* EXERCISE *
Reproduce the entries that follow precisely, setting aside any images.

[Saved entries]
****

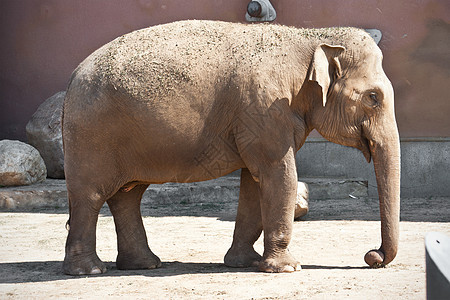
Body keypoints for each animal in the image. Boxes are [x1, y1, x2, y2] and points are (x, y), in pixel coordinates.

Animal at [60, 19, 400, 276]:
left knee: (127, 196)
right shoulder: (265, 109)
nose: (372, 256)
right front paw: (287, 268)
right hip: (90, 134)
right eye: (373, 97)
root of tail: (72, 78)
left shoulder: (258, 119)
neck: (312, 36)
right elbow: (280, 176)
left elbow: (254, 183)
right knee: (90, 196)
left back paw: (145, 264)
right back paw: (90, 270)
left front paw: (245, 263)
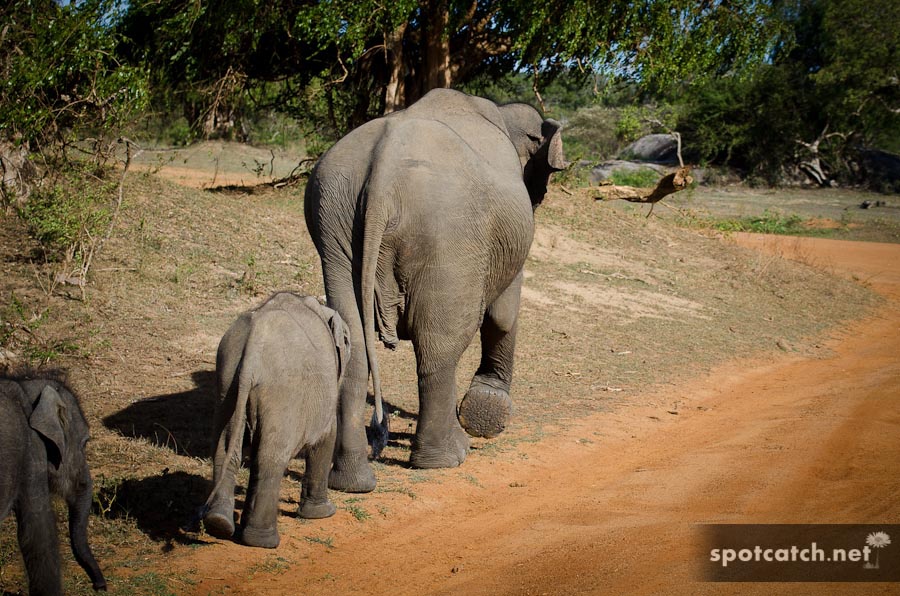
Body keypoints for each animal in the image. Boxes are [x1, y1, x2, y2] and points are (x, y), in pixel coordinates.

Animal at [204, 292, 352, 548]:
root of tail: (252, 348)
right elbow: (326, 436)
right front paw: (324, 513)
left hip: (227, 382)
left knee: (225, 452)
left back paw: (218, 524)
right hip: (283, 392)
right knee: (271, 458)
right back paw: (262, 541)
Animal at [306, 87, 568, 488]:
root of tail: (383, 172)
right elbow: (503, 313)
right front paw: (489, 416)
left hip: (334, 225)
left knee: (354, 348)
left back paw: (353, 482)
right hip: (449, 233)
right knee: (439, 349)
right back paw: (447, 458)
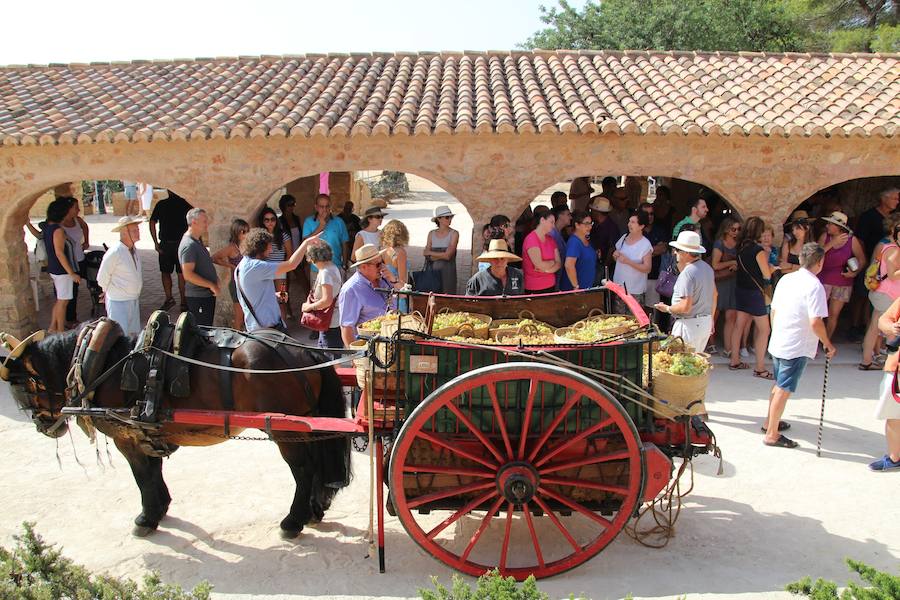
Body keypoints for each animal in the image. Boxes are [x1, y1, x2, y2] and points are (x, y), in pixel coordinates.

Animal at [0, 318, 352, 540]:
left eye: (25, 387)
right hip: (303, 423)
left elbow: (142, 476)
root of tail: (305, 351)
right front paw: (162, 506)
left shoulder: (126, 436)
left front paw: (147, 517)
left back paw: (293, 521)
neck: (104, 362)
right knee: (315, 466)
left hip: (284, 430)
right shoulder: (145, 430)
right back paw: (314, 510)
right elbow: (154, 470)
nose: (42, 425)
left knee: (304, 470)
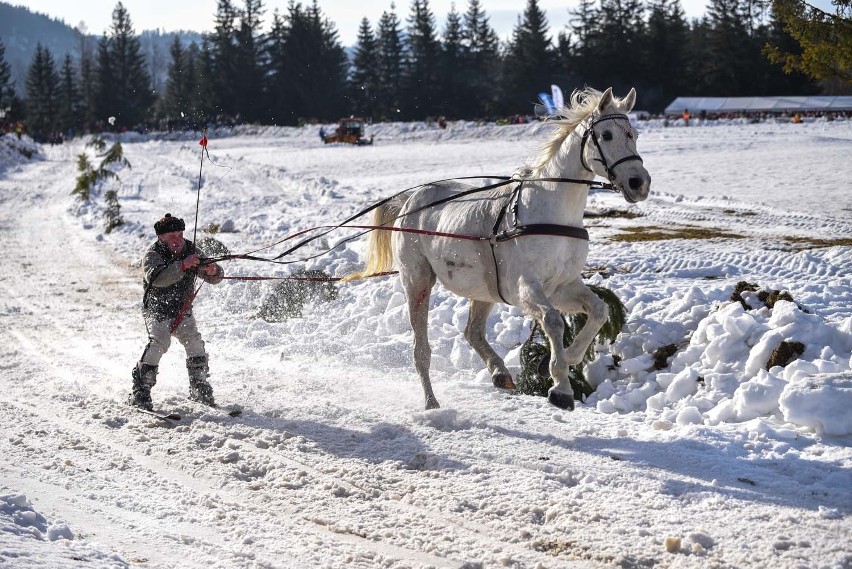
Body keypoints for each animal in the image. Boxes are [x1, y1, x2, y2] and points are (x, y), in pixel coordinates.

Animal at [350, 87, 648, 408]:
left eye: (634, 134)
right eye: (606, 135)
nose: (639, 183)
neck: (548, 211)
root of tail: (410, 200)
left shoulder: (562, 286)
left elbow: (599, 311)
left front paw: (560, 362)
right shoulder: (524, 288)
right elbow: (553, 321)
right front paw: (560, 386)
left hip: (484, 290)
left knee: (472, 331)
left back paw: (500, 372)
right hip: (417, 281)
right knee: (421, 349)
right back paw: (431, 402)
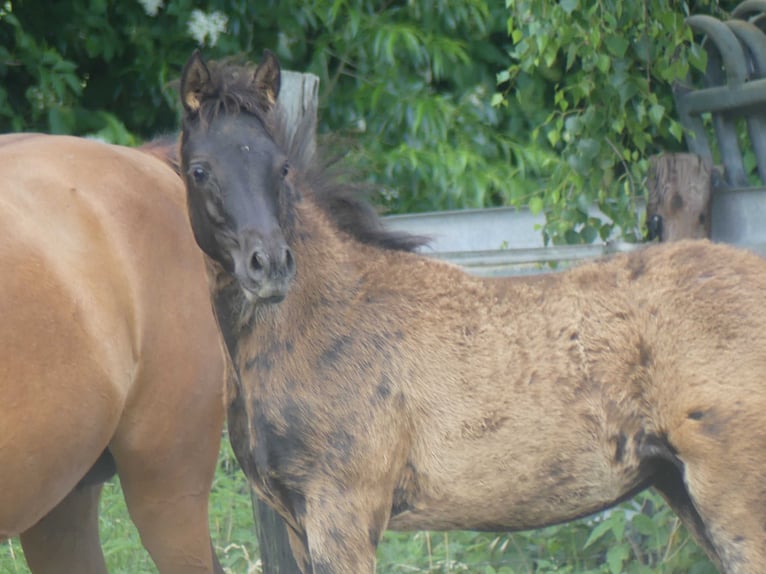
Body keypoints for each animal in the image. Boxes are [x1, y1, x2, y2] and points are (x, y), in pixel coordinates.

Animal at [177, 49, 766, 574]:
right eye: (199, 169)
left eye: (281, 168)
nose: (270, 266)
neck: (320, 320)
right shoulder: (299, 526)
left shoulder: (342, 512)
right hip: (680, 488)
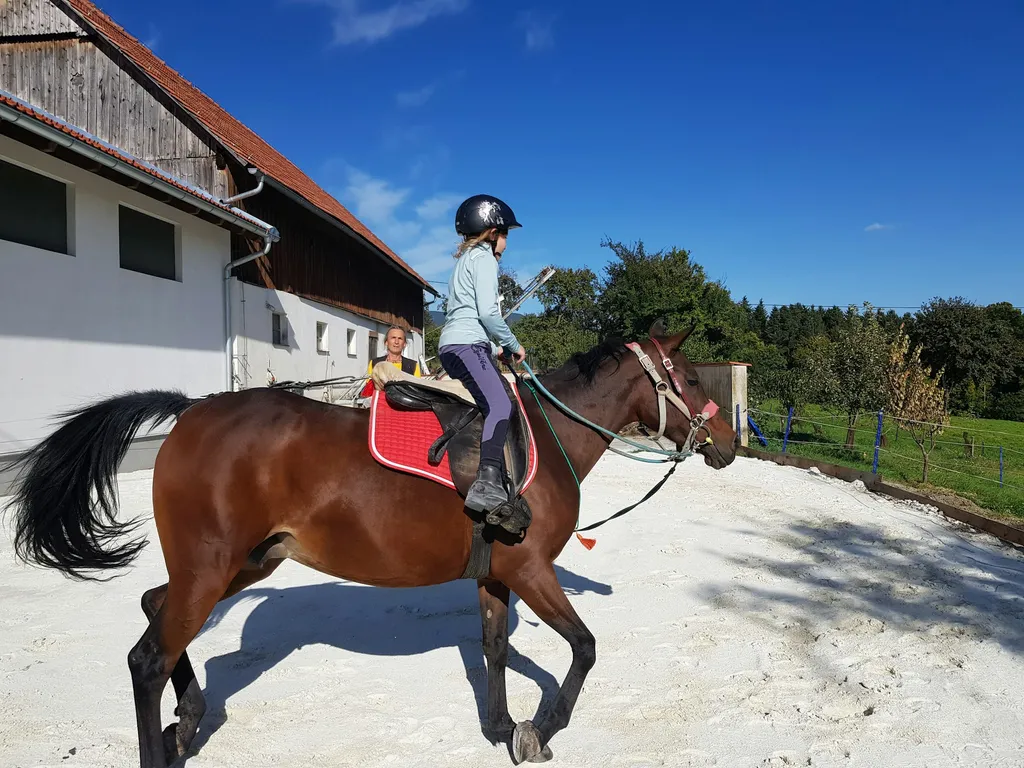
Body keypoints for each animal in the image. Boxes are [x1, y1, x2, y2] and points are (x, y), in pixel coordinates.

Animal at [3, 323, 738, 767]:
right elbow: (584, 648)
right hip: (211, 568)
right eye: (689, 378)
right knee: (148, 658)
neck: (540, 441)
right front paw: (538, 729)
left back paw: (188, 719)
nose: (729, 443)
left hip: (241, 562)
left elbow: (496, 648)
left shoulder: (497, 574)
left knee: (157, 608)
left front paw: (501, 727)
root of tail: (193, 409)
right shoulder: (532, 570)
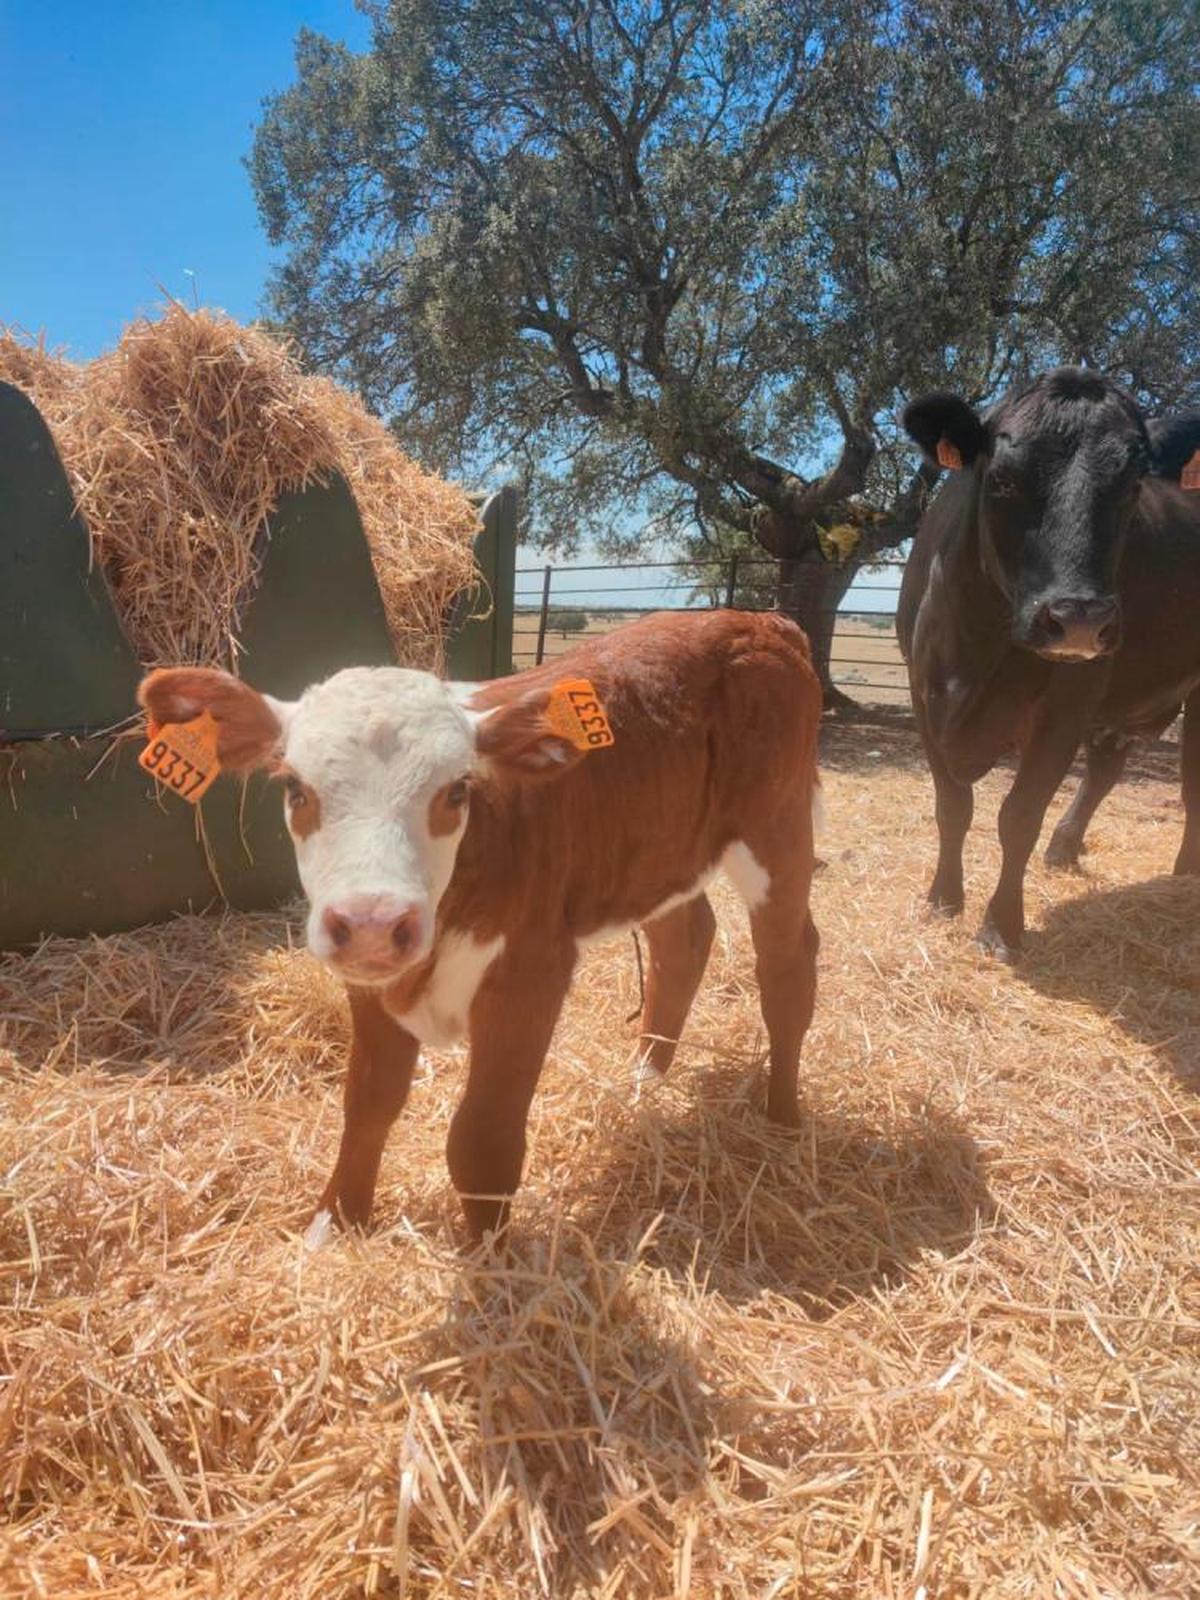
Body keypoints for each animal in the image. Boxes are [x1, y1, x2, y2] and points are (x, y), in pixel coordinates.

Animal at [136, 604, 825, 1241]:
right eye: (294, 789)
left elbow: (481, 1140)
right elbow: (367, 1103)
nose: (372, 922)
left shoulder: (531, 973)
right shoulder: (371, 982)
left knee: (789, 964)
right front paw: (333, 1225)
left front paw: (491, 1260)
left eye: (456, 791)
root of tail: (757, 618)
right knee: (683, 942)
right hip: (657, 855)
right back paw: (645, 1083)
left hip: (779, 829)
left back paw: (784, 1121)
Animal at [896, 366, 1200, 953]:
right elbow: (952, 808)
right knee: (1106, 768)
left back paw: (1185, 878)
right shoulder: (924, 697)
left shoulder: (1065, 708)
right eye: (1002, 479)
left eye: (1133, 487)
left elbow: (1019, 815)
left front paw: (1001, 926)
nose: (1079, 618)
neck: (978, 646)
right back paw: (1064, 850)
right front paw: (943, 901)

****

* TASK RESULT *
Body keypoints for each animal in the image. Boxes are [x1, y1, x2, y2] and points are (x, y), in pixel coordinates.

Animal at [60, 19, 400, 276]:
left knee: (127, 196)
right shoulder: (265, 109)
nose: (372, 256)
right front paw: (287, 268)
right hip: (90, 134)
right eye: (373, 97)
root of tail: (72, 78)
left shoulder: (258, 119)
neck: (312, 36)
right elbow: (280, 176)
left elbow: (254, 183)
right knee: (90, 196)
left back paw: (145, 264)
right back paw: (90, 270)
left front paw: (245, 263)
Body keypoints for each animal in the image. Boxes are [x1, y1, x2, y2] and points are (x, y), in pixel coordinates.

Animal at [204, 292, 352, 548]:
root of tail: (252, 348)
right elbow: (326, 436)
right front paw: (324, 513)
left hip: (227, 382)
left knee: (225, 452)
left back paw: (218, 524)
right hip: (283, 392)
right knee: (271, 458)
right back paw: (262, 541)
Animal at [306, 87, 568, 488]:
root of tail: (383, 172)
right elbow: (503, 313)
right front paw: (489, 416)
left hip: (334, 225)
left knee: (354, 348)
left back paw: (353, 482)
right hip: (449, 233)
right knee: (439, 349)
right back paw: (447, 458)
Body keypoints for each animal in the image. Boxes are [x1, y1, x2, y2] and points are (x, y), in pixel coordinates.

Animal at [0, 318, 352, 540]:
left eye: (25, 387)
right hip: (303, 423)
left elbow: (142, 476)
root of tail: (305, 351)
right front paw: (162, 506)
left shoulder: (126, 436)
left front paw: (147, 517)
left back paw: (293, 521)
neck: (104, 362)
right knee: (315, 466)
left hip: (284, 430)
right shoulder: (145, 430)
right back paw: (314, 510)
right elbow: (154, 470)
nose: (42, 425)
left knee: (304, 470)
Body keypoints for each animal in the image. Boxes are [x1, y1, x2, y2] and points are (x, y), in pixel coordinates.

Animal at [350, 87, 648, 408]:
left eye: (634, 134)
right eye: (606, 135)
nose: (639, 183)
neck: (548, 211)
root of tail: (410, 200)
left shoulder: (562, 286)
left elbow: (599, 311)
left front paw: (560, 362)
right shoulder: (524, 288)
right elbow: (553, 321)
right front paw: (560, 386)
left hip: (484, 290)
left knee: (472, 331)
left back paw: (500, 372)
right hip: (417, 281)
right knee: (421, 349)
right back paw: (431, 402)
Body keypoints for each animal in the image. Boxes are [x1, y1, x2, y2] and points are (x, y), in pixel coordinates.

Animal at [177, 49, 766, 574]:
right eye: (199, 169)
left eye: (281, 168)
nose: (270, 266)
neck: (320, 320)
right shoulder: (299, 526)
left shoulder: (342, 512)
right hip: (680, 488)
Body keypoints for each animal in the image. Boxes are [x1, y1, x2, y2] and points are (x, y), in pixel coordinates.

Animal at [3, 323, 738, 767]:
right elbow: (584, 648)
right hip: (211, 568)
right eye: (689, 378)
right knee: (148, 658)
neck: (540, 441)
right front paw: (538, 729)
left back paw: (188, 719)
nose: (729, 443)
left hip: (241, 562)
left elbow: (496, 648)
left shoulder: (497, 574)
left knee: (157, 608)
left front paw: (501, 727)
root of tail: (193, 409)
right shoulder: (532, 570)
Body keypoints for each animal in the image. Boxes are [x1, y1, x2, y2] and points are (x, y), in pixel coordinates.

Animal at [136, 604, 825, 1241]:
right eye: (294, 789)
left elbow: (481, 1140)
right elbow: (367, 1103)
nose: (372, 922)
left shoulder: (531, 973)
right shoulder: (371, 982)
left knee: (789, 964)
right front paw: (333, 1225)
left front paw: (491, 1260)
left eye: (456, 791)
root of tail: (757, 618)
right knee: (683, 942)
right hip: (657, 855)
right back paw: (645, 1083)
left hip: (779, 829)
left back paw: (784, 1121)
Animal at [896, 366, 1200, 953]:
right elbow: (952, 808)
right knee: (1106, 768)
left back paw: (1185, 878)
right shoulder: (924, 697)
left shoulder: (1065, 708)
right eye: (1002, 479)
left eye: (1133, 487)
left elbow: (1019, 815)
left front paw: (1001, 926)
nose: (1079, 618)
neck: (978, 646)
right back paw: (1064, 850)
right front paw: (943, 901)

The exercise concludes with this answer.